# Estratto del documento
----------

Che esiste già una comunicazione tra servizi segreti, e soprattutto una collaborazione tra i Paesi della Nato. Le informazioni scoperte vengono condivise e riferite, in particolare agli Usa. Lo fanno tutti i paesi e, in misura minore, lo fanno gli Usa. Però lo spionaggio reciproco è un’altra cosa, il gioco del “io so che tu sai che io so”. Una cosa che funziona finché rimane nelle stanze del potere. Però, se viene fuori, arriva al centro del dibattito, e i capi di stato devono alzare i toni.
Un gioco delle parti, allora.
In un certo senso sì. È interessante anche perché in mezzo c’è l’accordo per il libero scambio tra Europa e Usa, e le reazioni possono servire anche per alzare la posta. Ma è metà della questione. L’altra è la posizione che i governi devono tenere con i loro cittadini. Per questioni di orgoglio nazionale, anche. Non possono cioè permettere di apparire troppo proni agli Stati Uniti. Sono obbligati a chiedere spiegazioni, anche con toni minacciosi.
E che spiegazioni verranno date?
Quelle che sono state dette finora. Cioè che è normale, “pacifico”, come si dice. Che in realtà non c’è nessuno scandalo. È una forma di comunicazione molto intelligente: non si nega il fatto, ma si nega che sia uno scandalo. Ma il problema non è che si acquisiscono informazioni. Il problema è come questo avviene.
Cioè?

----------

Dati registrati:

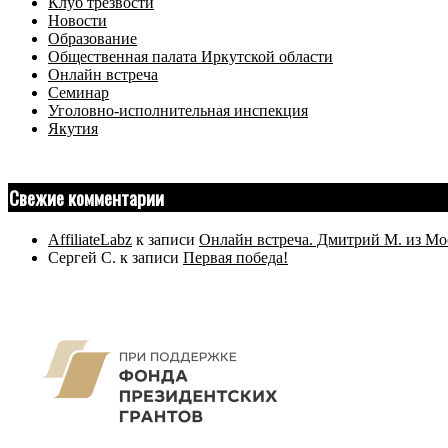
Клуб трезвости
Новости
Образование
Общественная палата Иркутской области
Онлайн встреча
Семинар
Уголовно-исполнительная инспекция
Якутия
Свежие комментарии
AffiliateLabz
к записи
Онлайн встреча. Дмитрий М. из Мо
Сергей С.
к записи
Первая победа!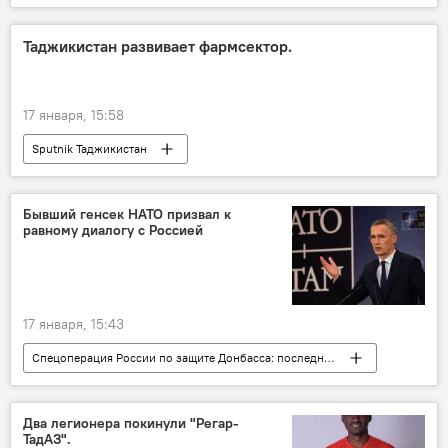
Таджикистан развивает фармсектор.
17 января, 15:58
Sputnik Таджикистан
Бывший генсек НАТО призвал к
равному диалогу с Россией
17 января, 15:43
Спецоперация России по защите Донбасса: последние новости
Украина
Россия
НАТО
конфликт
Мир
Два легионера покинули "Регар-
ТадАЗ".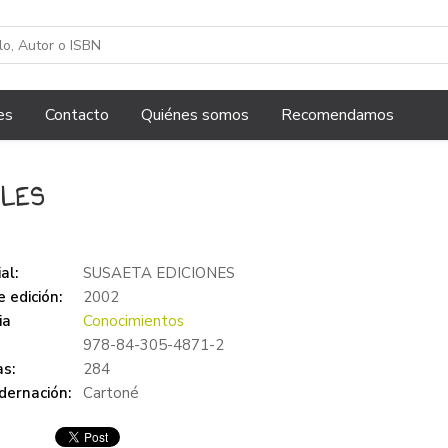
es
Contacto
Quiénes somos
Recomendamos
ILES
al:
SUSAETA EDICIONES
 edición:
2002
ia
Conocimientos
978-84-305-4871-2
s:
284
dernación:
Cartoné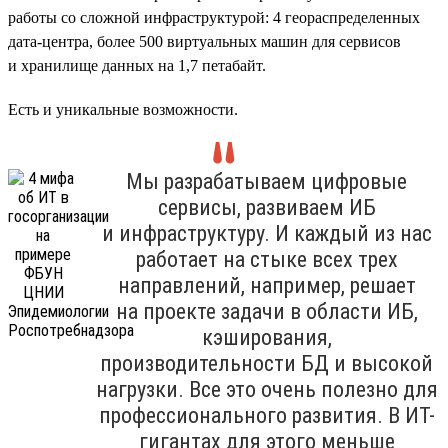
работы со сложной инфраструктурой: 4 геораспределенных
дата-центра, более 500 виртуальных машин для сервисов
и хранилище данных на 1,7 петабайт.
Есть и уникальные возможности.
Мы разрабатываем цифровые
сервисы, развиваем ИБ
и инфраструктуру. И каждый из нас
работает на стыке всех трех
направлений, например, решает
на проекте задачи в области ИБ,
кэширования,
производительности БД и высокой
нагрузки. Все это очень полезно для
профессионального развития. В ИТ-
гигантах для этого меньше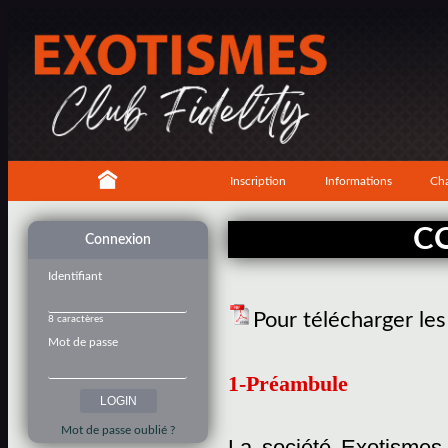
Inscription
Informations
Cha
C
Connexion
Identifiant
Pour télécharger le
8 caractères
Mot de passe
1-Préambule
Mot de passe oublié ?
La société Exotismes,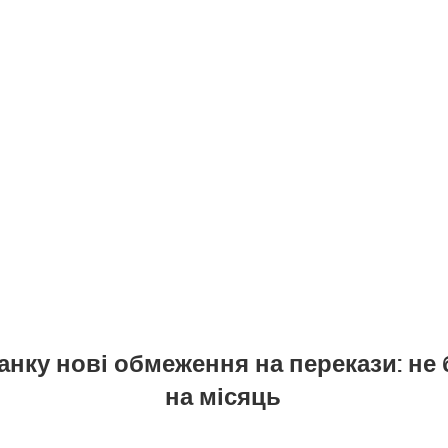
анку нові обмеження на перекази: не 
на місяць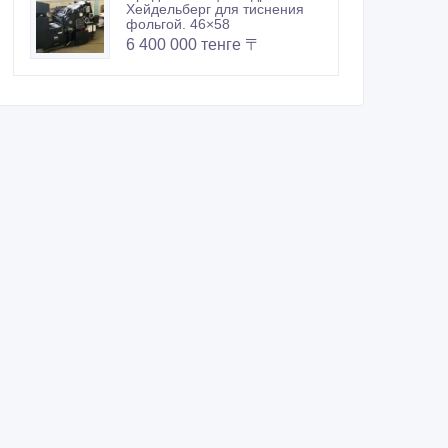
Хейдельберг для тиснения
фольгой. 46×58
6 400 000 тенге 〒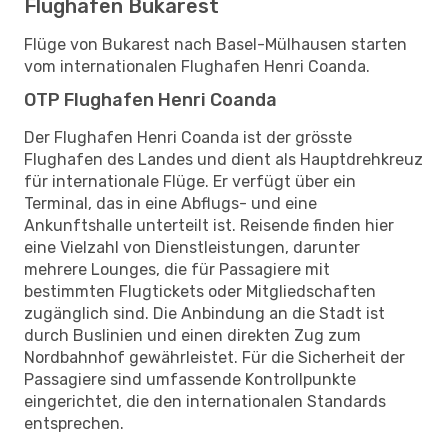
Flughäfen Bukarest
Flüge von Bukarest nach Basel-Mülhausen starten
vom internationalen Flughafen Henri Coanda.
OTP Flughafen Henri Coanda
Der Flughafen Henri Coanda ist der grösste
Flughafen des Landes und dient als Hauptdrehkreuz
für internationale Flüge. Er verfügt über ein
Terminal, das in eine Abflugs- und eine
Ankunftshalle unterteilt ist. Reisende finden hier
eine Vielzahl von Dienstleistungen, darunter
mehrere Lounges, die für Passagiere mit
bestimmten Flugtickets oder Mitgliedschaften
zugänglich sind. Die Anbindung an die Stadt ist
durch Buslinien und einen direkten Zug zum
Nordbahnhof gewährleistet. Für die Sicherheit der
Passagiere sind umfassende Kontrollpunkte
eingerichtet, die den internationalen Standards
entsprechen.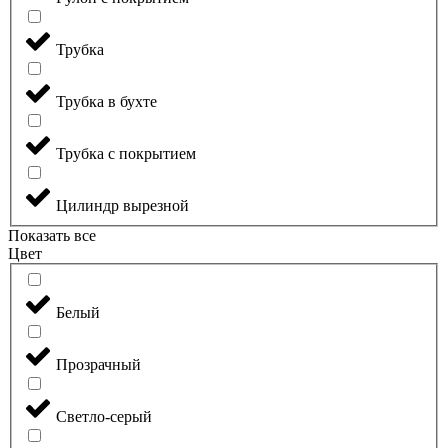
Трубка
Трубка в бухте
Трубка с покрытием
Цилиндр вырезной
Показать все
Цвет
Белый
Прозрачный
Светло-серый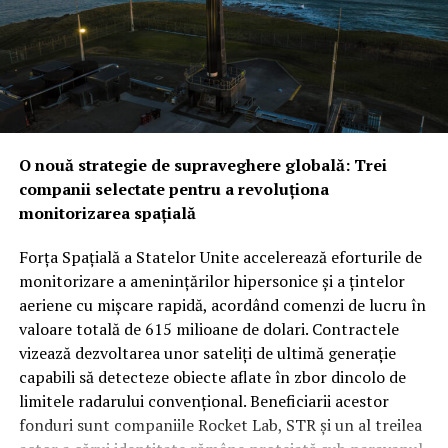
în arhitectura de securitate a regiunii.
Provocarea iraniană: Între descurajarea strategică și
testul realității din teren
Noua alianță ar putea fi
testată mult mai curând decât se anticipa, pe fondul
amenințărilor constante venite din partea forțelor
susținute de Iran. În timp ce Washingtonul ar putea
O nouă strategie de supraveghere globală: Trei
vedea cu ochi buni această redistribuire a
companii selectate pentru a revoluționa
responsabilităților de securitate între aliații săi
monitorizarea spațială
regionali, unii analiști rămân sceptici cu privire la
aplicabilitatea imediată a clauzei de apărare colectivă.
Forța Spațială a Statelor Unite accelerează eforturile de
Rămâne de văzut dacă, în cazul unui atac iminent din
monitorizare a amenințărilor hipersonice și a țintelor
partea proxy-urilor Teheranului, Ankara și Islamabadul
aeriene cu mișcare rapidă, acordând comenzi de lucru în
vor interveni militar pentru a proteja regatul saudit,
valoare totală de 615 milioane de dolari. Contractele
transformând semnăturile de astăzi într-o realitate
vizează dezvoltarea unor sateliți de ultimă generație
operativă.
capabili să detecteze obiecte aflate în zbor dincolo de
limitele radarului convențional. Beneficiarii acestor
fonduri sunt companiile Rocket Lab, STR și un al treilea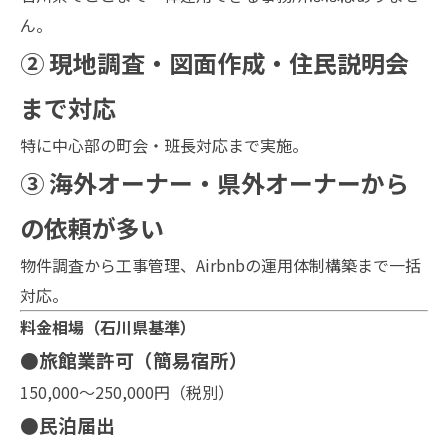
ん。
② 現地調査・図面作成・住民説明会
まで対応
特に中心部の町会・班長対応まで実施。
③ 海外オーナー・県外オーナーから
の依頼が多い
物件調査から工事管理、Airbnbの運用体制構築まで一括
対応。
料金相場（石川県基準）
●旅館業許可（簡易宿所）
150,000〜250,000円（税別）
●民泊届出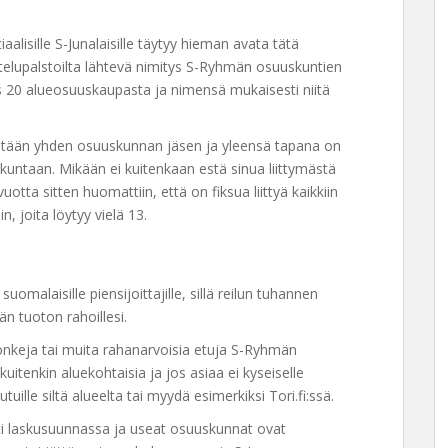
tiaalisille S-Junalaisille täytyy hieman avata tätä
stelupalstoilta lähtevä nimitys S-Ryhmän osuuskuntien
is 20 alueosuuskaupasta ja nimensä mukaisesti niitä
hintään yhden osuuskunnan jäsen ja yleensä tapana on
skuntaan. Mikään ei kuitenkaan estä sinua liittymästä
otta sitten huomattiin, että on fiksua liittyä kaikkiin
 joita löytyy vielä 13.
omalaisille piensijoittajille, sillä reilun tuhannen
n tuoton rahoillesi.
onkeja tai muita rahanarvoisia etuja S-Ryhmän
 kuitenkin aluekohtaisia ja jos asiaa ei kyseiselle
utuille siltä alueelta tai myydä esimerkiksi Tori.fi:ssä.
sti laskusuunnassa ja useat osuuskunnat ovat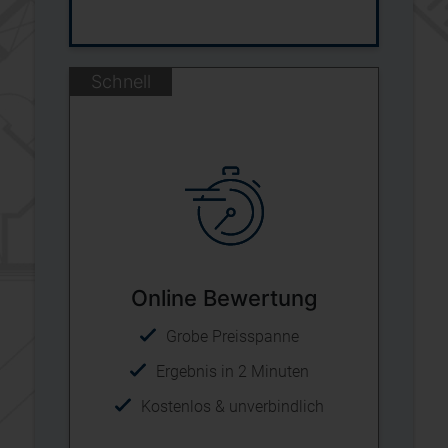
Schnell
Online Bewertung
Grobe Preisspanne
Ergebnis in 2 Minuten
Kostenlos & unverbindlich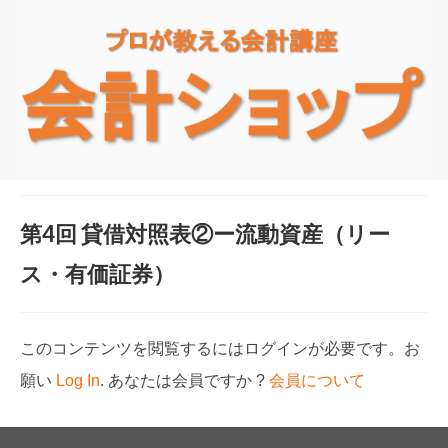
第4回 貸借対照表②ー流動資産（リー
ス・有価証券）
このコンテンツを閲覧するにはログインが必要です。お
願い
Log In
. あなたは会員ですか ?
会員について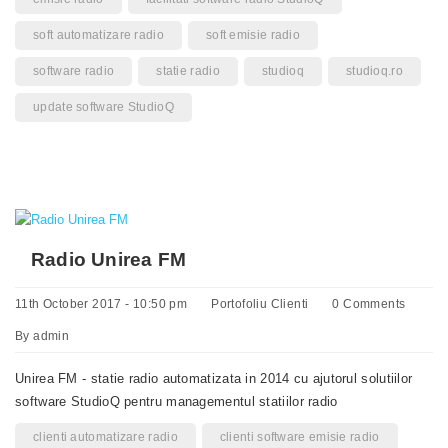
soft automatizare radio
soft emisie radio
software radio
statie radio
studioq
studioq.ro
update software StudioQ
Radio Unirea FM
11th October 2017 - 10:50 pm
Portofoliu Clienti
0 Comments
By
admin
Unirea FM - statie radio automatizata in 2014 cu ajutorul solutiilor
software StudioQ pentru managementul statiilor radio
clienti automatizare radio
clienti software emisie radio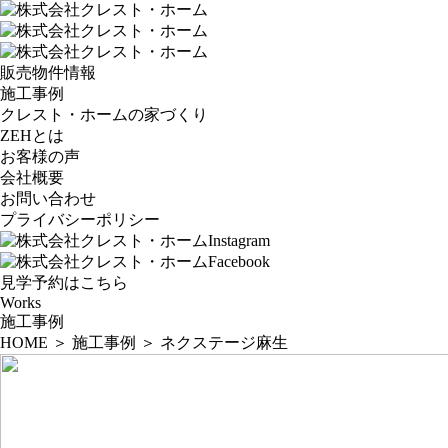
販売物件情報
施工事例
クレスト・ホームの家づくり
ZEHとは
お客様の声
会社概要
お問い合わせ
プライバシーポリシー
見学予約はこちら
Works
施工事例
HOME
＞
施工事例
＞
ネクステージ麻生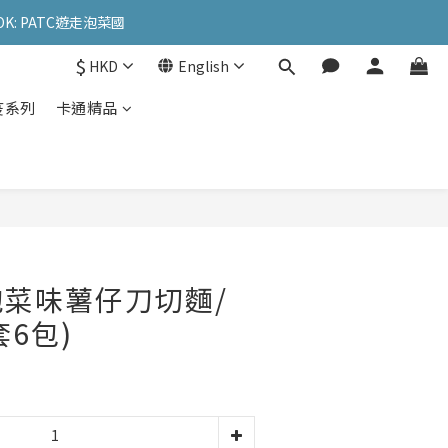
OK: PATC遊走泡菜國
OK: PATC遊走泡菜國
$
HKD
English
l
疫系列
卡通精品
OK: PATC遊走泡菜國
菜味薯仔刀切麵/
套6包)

----------

# Elenco attività
1. Nell'intervista sullo spionaggio tra alleati, perché i governi sono obbligati a chiedere spiegazioni agli Stati Uniti, anche con toni minacciosi? Rispondi in una, due o tre frasi.
2. Riprendi l'intervista sullo spionaggio tra alleati dal punto in cui si ferma.

# Risposte in ordine
1. Perché devono mantenere una certa posizione davanti ai propri cittadini, anche per questioni di orgoglio nazionale. Non possono permettersi di apparire troppo proni agli Stati Uniti.

2.
Anche il vice di Obama, Joe Biden, ha detto che avere più informazioni è cosa normale e giusta. E va bene. Però intercettare le ambasciate straniere non è il modo giusto per farlo. È contro la legge, in poche parole. Infrange una delle poche regole di diritto internazionale diplomatico. Non si guarda nella valigia di un ambasciatore, ad esempio. E non si possono mettere dispositivi di spionaggio nelle sedi diplomatiche. Questo è l’inghippo. È una cosa grave.
Ma lo sanno tutti e lo fanno in tanti, immagino.
Esatto. Per questo la comunicazione tende a metterlo in disparte, a farlo scomparire. Prendere informazioni è naturale. Ma sul modo in cui si fa non si dice nulla. E non ci si fa caso. Il mondo dello spionaggio non è amato. Ha pochi amici e molti nemici.
Come la Cina, ad esempio.
La Cina è un capitolo importante. Ha ammesso da poco di avere a disposizione un servizio di intelligence informatico. Il che vuol dire che ce l’ha almeno da una decina di anni. È da tempo che tra Usa e Cina, due potenze che si contendono il mondo, è in atto una campagna di spionaggio molto pesante. Avere notizie riservate permette di anticipare mosse o prevederne altre, in campo economico e industriale (che è dove si gioca la partita per il potere politico). Anche questo, è normale, è pacifico. E non si scandalizza nessuno.
E Snowden è in mezzo a questa partita? Magari al soldo dei cinesi?
No, non credo proprio.
Perché?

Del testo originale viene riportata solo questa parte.